• Instructions to follow:
Which lines in the records below contain the word "linejoin"? Copy each of them.

• Records supplied:

== == ==

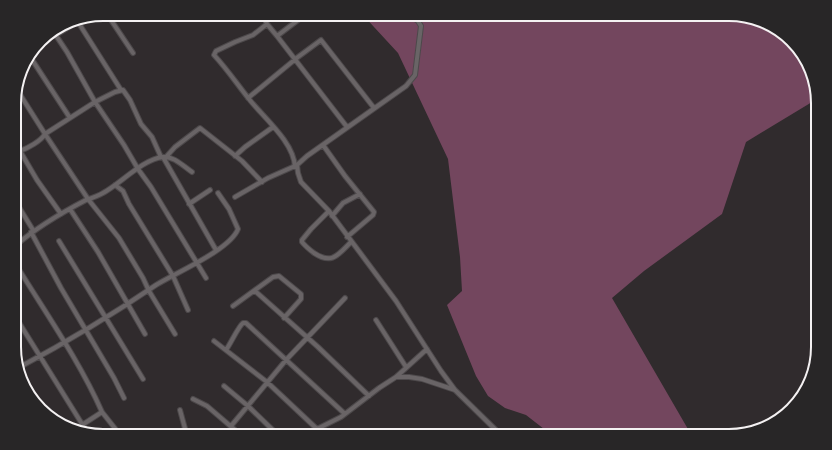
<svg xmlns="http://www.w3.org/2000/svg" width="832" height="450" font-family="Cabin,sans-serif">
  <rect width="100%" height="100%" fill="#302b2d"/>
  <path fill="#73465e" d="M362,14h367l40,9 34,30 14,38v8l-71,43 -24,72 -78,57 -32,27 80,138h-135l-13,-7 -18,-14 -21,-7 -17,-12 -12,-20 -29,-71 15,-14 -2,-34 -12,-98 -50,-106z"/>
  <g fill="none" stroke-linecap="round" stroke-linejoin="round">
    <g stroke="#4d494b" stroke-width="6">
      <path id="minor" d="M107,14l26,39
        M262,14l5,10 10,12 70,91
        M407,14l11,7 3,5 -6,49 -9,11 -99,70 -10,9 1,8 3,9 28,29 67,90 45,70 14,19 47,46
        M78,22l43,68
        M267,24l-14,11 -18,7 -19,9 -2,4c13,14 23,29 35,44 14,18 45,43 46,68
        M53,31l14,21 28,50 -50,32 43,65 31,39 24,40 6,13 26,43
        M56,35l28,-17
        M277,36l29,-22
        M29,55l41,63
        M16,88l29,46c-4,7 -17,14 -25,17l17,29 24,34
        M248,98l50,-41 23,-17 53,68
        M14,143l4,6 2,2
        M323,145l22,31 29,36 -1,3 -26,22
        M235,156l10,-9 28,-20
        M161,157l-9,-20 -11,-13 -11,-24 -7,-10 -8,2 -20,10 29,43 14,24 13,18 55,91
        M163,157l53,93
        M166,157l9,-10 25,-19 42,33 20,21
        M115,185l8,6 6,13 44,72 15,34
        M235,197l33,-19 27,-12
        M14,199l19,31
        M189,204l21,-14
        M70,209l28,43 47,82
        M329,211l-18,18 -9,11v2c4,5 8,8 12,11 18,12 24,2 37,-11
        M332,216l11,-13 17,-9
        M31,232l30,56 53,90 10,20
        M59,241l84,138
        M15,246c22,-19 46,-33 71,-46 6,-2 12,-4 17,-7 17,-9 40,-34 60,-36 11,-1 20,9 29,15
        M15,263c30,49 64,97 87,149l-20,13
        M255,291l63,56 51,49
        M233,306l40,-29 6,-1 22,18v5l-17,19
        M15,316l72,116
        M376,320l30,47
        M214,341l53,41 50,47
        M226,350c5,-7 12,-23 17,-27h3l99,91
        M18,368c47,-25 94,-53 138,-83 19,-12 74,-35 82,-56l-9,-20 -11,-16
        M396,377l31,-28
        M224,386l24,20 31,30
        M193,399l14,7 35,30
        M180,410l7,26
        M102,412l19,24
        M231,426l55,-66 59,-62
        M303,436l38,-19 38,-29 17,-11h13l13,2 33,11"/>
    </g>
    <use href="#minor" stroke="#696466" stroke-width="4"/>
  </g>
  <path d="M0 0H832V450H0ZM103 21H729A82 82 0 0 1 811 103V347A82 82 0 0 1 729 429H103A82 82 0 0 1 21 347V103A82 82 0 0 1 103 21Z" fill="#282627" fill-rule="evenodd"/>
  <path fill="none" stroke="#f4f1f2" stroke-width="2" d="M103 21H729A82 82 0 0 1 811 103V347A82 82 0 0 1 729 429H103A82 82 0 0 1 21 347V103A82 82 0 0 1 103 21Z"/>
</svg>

== == ==

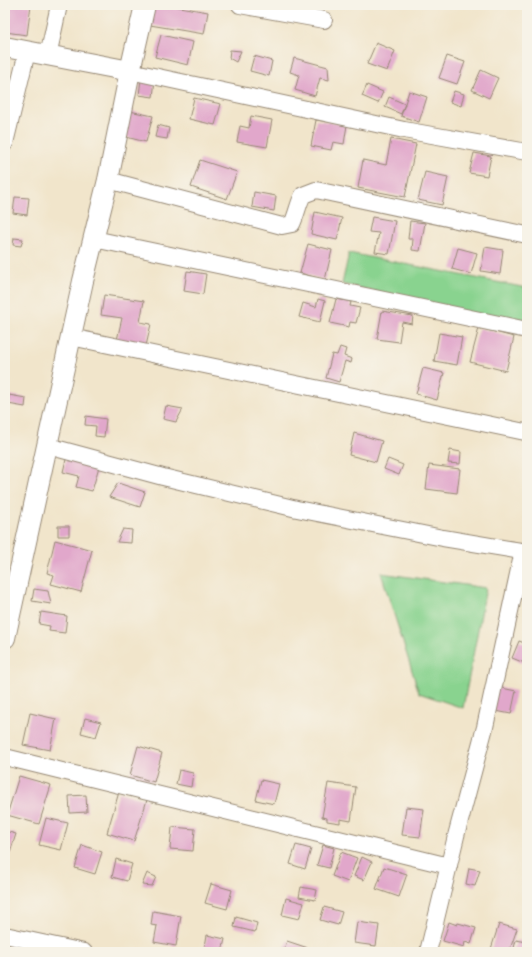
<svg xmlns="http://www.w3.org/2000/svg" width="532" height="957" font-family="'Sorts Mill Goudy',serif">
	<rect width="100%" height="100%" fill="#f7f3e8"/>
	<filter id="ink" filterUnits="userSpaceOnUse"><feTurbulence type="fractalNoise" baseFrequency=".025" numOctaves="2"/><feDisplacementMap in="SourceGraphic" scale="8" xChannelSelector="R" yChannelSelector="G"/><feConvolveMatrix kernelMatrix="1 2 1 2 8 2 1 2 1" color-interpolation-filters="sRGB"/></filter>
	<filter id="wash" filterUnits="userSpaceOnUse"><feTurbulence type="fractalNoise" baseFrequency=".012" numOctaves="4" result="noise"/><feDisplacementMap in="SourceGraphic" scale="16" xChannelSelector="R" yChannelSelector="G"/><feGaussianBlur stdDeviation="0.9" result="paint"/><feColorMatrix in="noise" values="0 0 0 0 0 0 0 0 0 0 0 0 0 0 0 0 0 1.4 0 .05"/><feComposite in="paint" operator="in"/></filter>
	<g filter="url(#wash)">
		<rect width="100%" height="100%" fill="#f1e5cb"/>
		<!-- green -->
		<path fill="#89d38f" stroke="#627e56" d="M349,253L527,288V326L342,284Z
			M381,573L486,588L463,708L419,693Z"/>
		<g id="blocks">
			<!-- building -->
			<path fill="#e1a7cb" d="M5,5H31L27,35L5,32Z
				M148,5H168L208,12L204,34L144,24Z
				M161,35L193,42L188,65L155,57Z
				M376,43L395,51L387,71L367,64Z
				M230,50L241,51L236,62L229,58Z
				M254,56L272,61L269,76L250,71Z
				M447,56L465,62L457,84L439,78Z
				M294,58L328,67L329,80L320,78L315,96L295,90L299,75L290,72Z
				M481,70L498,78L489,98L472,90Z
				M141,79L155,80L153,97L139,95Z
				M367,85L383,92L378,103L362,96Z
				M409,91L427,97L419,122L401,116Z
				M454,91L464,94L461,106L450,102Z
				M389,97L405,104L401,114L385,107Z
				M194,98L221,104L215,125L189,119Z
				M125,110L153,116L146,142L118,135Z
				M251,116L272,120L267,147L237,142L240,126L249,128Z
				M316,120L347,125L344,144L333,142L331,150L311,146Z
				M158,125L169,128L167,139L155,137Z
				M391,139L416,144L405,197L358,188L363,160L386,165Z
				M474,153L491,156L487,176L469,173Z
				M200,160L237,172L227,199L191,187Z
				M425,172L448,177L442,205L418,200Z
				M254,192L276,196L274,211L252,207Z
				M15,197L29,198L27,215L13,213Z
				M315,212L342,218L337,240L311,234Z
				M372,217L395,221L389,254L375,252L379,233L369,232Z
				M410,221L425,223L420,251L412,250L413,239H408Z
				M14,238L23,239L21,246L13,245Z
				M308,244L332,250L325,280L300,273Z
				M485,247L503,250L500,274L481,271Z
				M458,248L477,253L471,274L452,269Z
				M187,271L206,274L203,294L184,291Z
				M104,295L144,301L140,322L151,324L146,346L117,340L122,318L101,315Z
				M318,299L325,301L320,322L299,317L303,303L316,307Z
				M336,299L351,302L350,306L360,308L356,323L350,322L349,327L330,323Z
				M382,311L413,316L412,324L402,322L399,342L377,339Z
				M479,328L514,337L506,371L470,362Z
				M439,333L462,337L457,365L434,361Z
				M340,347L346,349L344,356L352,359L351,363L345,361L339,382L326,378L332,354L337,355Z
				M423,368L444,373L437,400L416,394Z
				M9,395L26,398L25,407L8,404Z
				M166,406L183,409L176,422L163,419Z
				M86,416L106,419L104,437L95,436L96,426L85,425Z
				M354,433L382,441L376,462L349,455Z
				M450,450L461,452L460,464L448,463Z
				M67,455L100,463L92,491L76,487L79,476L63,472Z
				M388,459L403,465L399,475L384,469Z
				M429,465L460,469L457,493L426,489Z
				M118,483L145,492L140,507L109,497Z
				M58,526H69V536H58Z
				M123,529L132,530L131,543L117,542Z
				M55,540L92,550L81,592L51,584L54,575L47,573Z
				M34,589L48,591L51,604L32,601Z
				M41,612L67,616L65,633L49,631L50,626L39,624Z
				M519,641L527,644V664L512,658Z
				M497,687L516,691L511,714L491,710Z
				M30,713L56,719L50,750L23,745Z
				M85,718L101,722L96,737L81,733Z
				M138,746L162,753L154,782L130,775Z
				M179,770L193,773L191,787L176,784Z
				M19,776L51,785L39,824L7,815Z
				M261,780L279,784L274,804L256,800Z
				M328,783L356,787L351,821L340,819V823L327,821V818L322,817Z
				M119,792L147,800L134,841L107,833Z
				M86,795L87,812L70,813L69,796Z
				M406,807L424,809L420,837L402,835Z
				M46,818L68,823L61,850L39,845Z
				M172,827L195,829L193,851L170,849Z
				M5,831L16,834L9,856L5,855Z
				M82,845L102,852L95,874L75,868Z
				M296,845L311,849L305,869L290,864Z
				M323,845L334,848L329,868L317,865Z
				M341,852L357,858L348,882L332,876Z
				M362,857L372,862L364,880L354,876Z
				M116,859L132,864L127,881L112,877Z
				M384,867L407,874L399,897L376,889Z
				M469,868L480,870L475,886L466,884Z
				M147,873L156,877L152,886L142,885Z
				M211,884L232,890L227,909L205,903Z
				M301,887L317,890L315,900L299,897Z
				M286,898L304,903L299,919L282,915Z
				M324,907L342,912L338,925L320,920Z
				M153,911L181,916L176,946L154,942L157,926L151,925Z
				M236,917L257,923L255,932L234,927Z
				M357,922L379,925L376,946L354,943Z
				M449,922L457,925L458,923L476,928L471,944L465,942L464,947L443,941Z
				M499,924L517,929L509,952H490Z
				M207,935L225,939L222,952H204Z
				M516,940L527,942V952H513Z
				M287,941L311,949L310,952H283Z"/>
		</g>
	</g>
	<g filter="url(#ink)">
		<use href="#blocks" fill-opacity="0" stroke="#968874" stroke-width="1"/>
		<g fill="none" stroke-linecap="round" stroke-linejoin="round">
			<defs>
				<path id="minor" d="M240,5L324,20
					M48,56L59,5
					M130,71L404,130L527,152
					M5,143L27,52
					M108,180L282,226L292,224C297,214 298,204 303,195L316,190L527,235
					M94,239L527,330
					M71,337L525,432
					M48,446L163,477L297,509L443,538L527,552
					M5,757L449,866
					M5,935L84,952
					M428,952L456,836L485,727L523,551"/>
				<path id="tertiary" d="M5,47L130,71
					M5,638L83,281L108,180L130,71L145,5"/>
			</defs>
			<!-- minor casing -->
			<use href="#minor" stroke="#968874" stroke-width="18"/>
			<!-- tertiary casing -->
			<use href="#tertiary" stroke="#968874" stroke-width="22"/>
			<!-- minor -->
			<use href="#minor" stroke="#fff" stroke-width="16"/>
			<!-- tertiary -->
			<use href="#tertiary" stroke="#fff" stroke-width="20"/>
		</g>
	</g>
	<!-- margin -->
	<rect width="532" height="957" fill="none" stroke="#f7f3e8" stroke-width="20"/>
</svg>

== == ==

• Task result:
  <g fill="none" stroke-linecap="round" stroke-linejoin="round">
		<g fill="none" stroke-linecap="round" stroke-linejoin="round">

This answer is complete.